Document layout detection data
━━━━━━━━
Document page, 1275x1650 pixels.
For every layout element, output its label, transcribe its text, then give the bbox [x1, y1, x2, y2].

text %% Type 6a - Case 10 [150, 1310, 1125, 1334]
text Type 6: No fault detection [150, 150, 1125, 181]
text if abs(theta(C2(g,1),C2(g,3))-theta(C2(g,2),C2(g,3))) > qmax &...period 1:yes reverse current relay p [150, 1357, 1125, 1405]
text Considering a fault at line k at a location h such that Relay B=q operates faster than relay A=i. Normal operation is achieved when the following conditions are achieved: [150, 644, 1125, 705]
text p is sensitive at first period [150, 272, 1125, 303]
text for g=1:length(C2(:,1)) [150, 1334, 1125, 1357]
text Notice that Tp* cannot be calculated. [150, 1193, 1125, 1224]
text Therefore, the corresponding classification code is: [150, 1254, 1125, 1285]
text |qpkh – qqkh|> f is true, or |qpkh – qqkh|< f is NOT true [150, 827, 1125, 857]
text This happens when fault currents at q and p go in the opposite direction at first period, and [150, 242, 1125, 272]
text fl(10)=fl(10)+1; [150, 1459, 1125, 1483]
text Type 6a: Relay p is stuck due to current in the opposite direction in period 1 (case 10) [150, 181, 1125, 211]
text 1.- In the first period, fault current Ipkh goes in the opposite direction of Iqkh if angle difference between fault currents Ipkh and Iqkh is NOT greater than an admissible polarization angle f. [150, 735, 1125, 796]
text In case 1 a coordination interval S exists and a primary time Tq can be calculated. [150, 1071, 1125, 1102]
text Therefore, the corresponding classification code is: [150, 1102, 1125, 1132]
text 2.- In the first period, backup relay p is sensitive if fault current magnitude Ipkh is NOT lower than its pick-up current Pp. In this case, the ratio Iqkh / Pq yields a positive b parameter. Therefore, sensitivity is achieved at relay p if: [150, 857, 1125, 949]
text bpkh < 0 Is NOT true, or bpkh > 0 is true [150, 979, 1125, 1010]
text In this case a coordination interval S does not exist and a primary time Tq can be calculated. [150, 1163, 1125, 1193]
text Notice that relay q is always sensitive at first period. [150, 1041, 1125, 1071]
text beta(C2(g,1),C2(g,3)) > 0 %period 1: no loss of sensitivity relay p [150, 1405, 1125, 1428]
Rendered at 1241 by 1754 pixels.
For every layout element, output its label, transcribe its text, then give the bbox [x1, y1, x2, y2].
━━━━━━━━
WORK ITEM :: Without skipping anything, transcribe every line above exactly.

OUTPUT BELOW ::
Document page, 1275x1650 pixels.
For every layout element, output its label, transcribe its text, then give the bbox [x1, y1, x2, y2].

text %% Type 6a - Case 10 [150, 1310, 1125, 1334]
text Type 6: No fault detection [150, 150, 1125, 181]
text if abs(theta(C2(g,1),C2(g,3))-theta(C2(g,2),C2(g,3))) > qmax &...period 1:yes reverse current relay p [150, 1357, 1125, 1405]
text Considering a fault at line k at a location h such that Relay B=q operates faster than relay A=i. Normal operation is achieved when the following conditions are achieved: [150, 644, 1125, 705]
text p is sensitive at first period [150, 272, 1125, 303]
text for g=1:length(C2(:,1)) [150, 1334, 1125, 1357]
text Notice that Tp* cannot be calculated. [150, 1193, 1125, 1224]
text Therefore, the corresponding classification code is: [150, 1254, 1125, 1285]
text |qpkh – qqkh|> f is true, or |qpkh – qqkh|< f is NOT true [150, 827, 1125, 857]
text This happens when fault currents at q and p go in the opposite direction at first period, and [150, 242, 1125, 272]
text fl(10)=fl(10)+1; [150, 1459, 1125, 1483]
text Type 6a: Relay p is stuck due to current in the opposite direction in period 1 (case 10) [150, 181, 1125, 211]
text 1.- In the first period, fault current Ipkh goes in the opposite direction of Iqkh if angle difference between fault currents Ipkh and Iqkh is NOT greater than an admissible polarization angle f. [150, 735, 1125, 796]
text In case 1 a coordination interval S exists and a primary time Tq can be calculated. [150, 1071, 1125, 1102]
text Therefore, the corresponding classification code is: [150, 1102, 1125, 1132]
text 2.- In the first period, backup relay p is sensitive if fault current magnitude Ipkh is NOT lower than its pick-up current Pp. In this case, the ratio Iqkh / Pq yields a positive b parameter. Therefore, sensitivity is achieved at relay p if: [150, 857, 1125, 949]
text bpkh < 0 Is NOT true, or bpkh > 0 is true [150, 979, 1125, 1010]
text In this case a coordination interval S does not exist and a primary time Tq can be calculated. [150, 1163, 1125, 1193]
text Notice that relay q is always sensitive at first period. [150, 1041, 1125, 1071]
text beta(C2(g,1),C2(g,3)) > 0 %period 1: no loss of sensitivity relay p [150, 1405, 1125, 1428]
Rendered at 1241 by 1754 pixels.
For every layout element, output its label, transcribe its text, then give the bbox [x1, y1, x2, y2].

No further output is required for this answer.